Память переносит меня в октябрьские дни сорок первого года, в Свердловск, столицу Урала. Второго октября «Правда» поручила мне как своему корреспонденту поехать на Урал и написать несколько очерков о работе наших танковых заводов. Я надеялась вернуться в Москву к празднику двадцатичетырехлетия Великой Октябрьской революции, но через две недели мне позвонили из Москвы, чтобы я пока не трогалась с места: линия фронта еще придвинулась к столице, и въезд туда разрешается только по особым пропускам. Семья моя оставалась в Москве, и, хотя по телефону я связывалась со своими, тревога и тоска без них все равно терзали мою душу. Однажды моя старушка мать сообщила мне по телефону, что ей звонил лично Александр Александрович Фадеев и предлагал эвакуироваться со всей семьей ко мне, в Свердловск. Она была бесконечно растрогана, что «такой знаменитый писатель, подумай, позаботился обо мне, восьмидесятилетней старухе!». Она поблагодарила его за эту благородную заботу, но эвакуироваться отказалась: в такой глубокой старости не вынести этих крутых перемен.

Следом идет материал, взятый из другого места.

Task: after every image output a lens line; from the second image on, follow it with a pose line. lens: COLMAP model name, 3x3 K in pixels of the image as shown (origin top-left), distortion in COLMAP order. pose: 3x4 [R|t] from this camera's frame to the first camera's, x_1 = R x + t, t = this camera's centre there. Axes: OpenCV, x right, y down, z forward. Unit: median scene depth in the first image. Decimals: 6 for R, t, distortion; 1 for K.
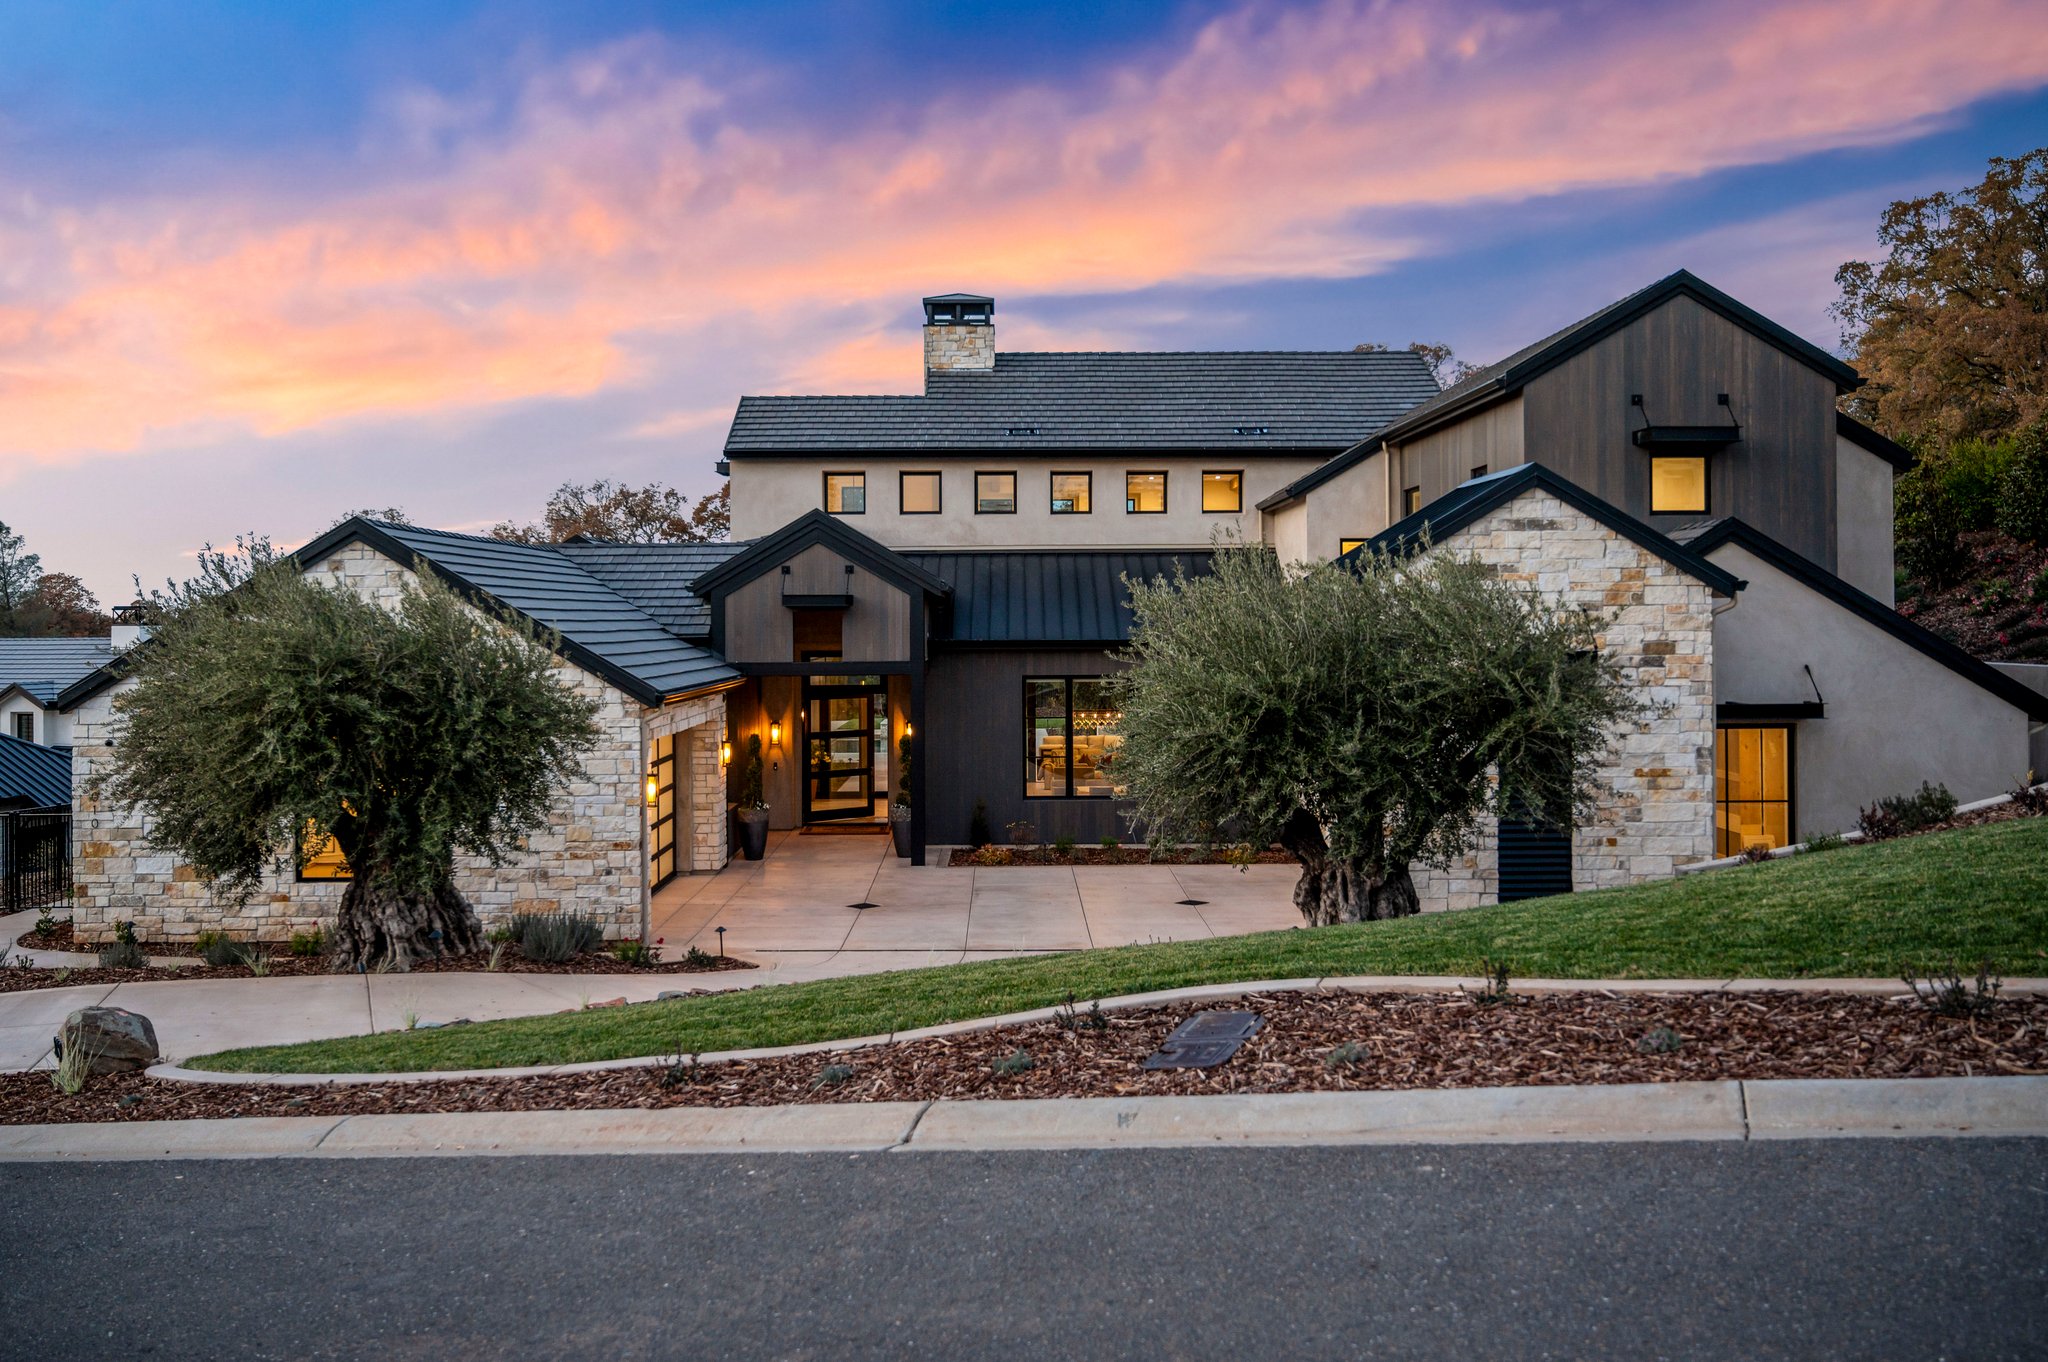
lens RADIAL K [[1664.6, 0, 1046.3], [0, 1664.6, 606.9], [0, 0, 1]] dist [-0.003421, 0.000067]
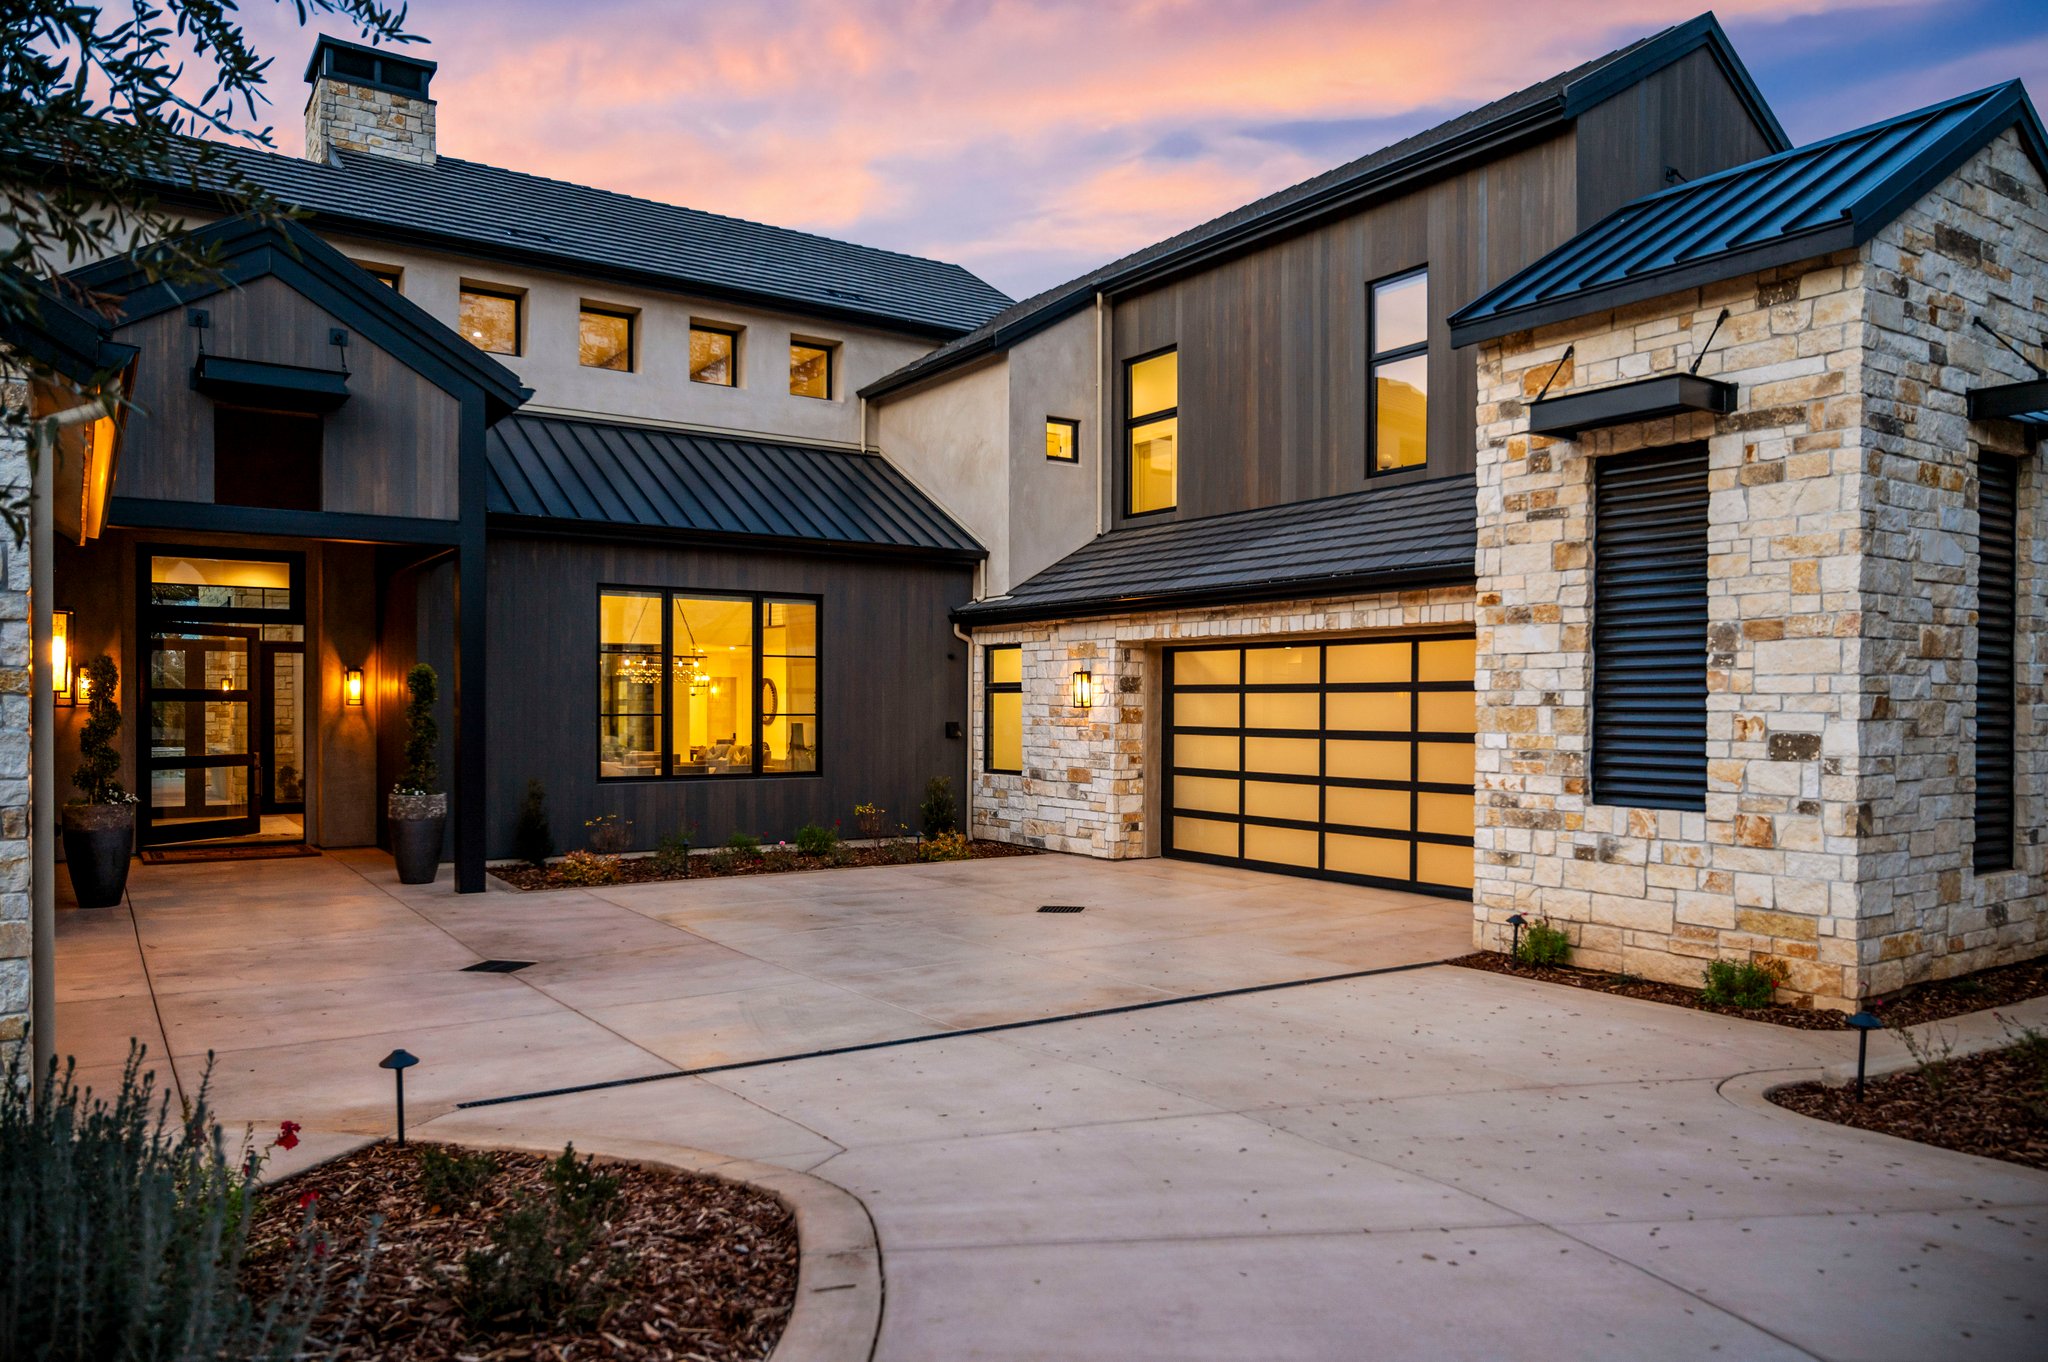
lens RADIAL K [[1381.6, 0, 1018.9], [0, 1381.6, 716.3], [0, 0, 1]] dist [-0.017078, 0.010559]
pose [[0.838860, 0.003602, 0.544335, -0.173927], [-0.011091, 0.999884, 0.010476, 0.089907], [-0.544234, -0.014825, 0.838803, 0.518312]]
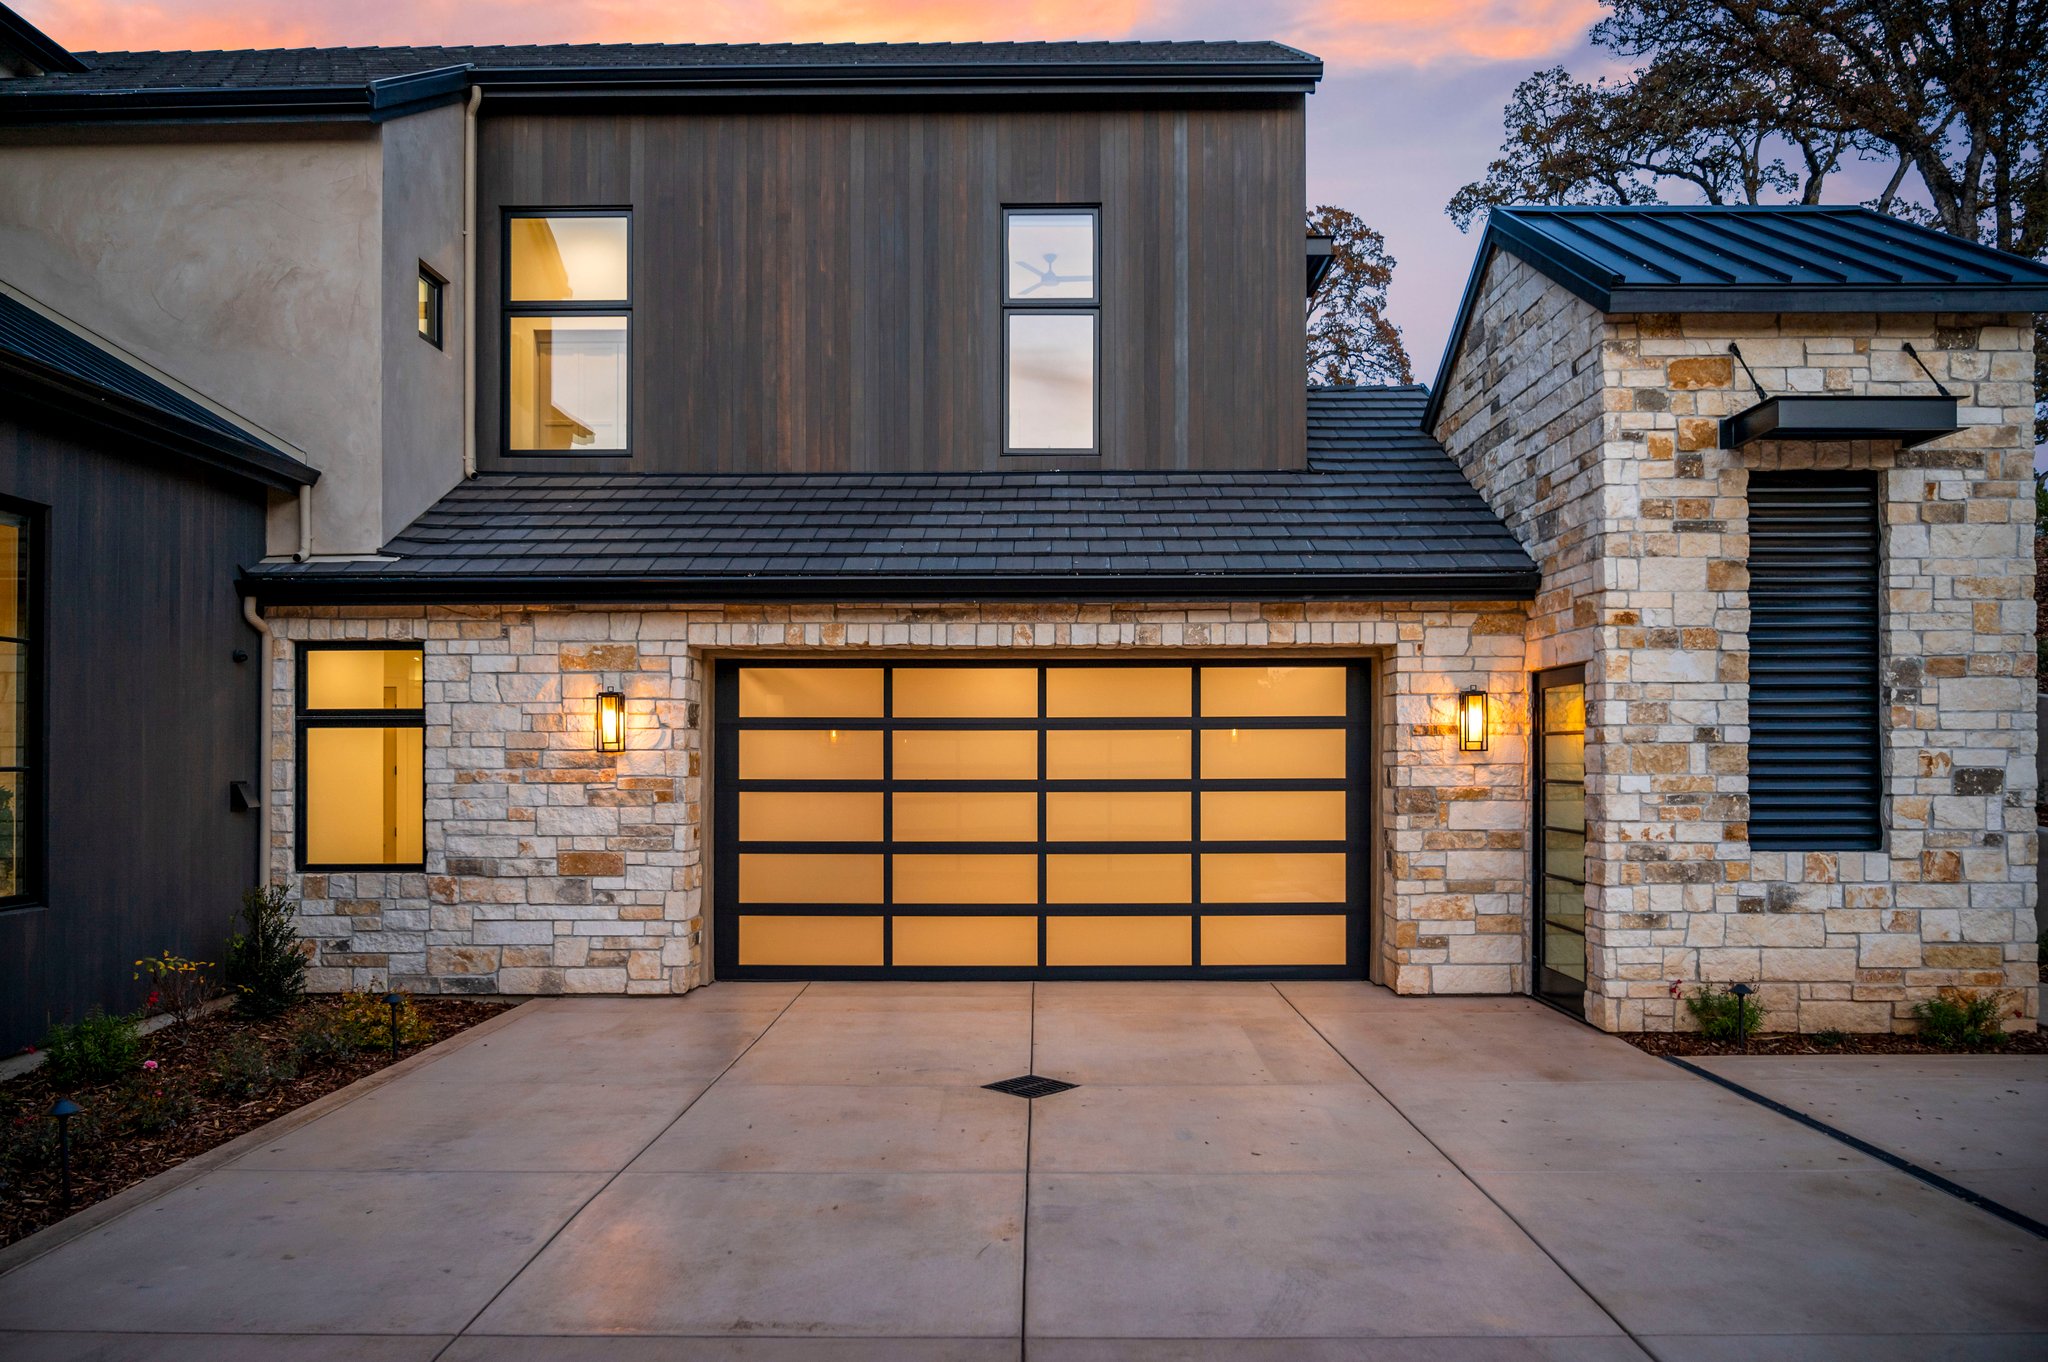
lens RADIAL K [[1381.6, 0, 1025.0], [0, 1381.6, 743.6], [0, 0, 1]] dist [-0.017078, 0.010559]
pose [[0.032936, 0.011808, 0.999388, -0.184202], [-0.003515, 0.999925, -0.011699, 0.093608], [-0.999451, -0.003127, 0.032975, 0.871339]]
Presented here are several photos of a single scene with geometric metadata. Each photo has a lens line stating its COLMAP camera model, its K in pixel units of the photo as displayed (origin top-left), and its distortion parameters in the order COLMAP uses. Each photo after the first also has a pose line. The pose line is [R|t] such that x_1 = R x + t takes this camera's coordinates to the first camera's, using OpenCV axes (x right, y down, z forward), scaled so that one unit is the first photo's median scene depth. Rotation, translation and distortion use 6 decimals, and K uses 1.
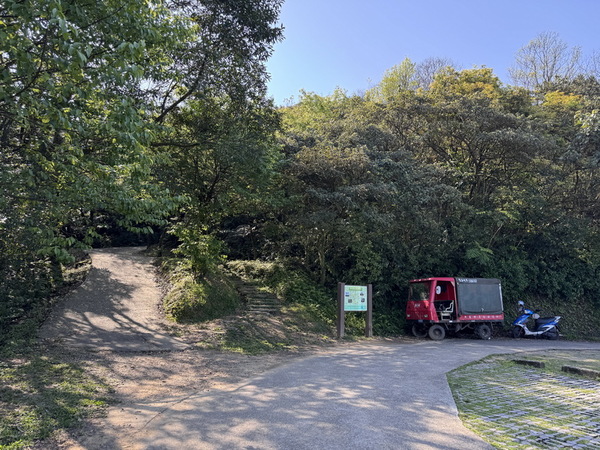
lens RADIAL K [[409.7, 0, 298.3], [0, 409.7, 223.0], [0, 0, 1]] dist [0.006383, -0.003474]
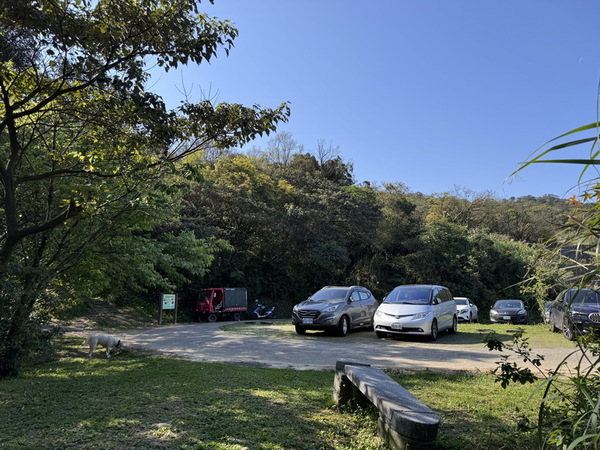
lens RADIAL K [[409.7, 0, 300.7], [0, 409.7, 223.3], [0, 0, 1]] dist [0.006383, -0.003474]
pose [[0.854811, 0.057612, 0.515731, -0.283879], [-0.047856, 0.998335, -0.032204, -0.112629], [-0.516728, 0.002847, 0.856145, -0.744470]]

Я уже связалась с Уралмашзаводом и входила в курс главных событий на трудовом фронте, а тревога и ожидание все равно терзали душу. Однажды мне позвонили из обкома, что в Свердловск приехал Александр Фадеев и справляется обо всех писателях — москвичах и ленинградцах, прибывших в Свердловск. Мне сообщили телефон Фадеева, но целый день так и не могла до него дозвониться. Расстроенная, я приехала с Уралмашзавода, и едва вошла в сквер над прудом, как увидела Фадеева. Он шел рядом с Ольгой Дмитриевной Форш и приветственно махал мне рукой. Мы обнялись все трое, а Ольга Дмитриевна быстро шепнула мне: «Седой, в сорок-то лет!»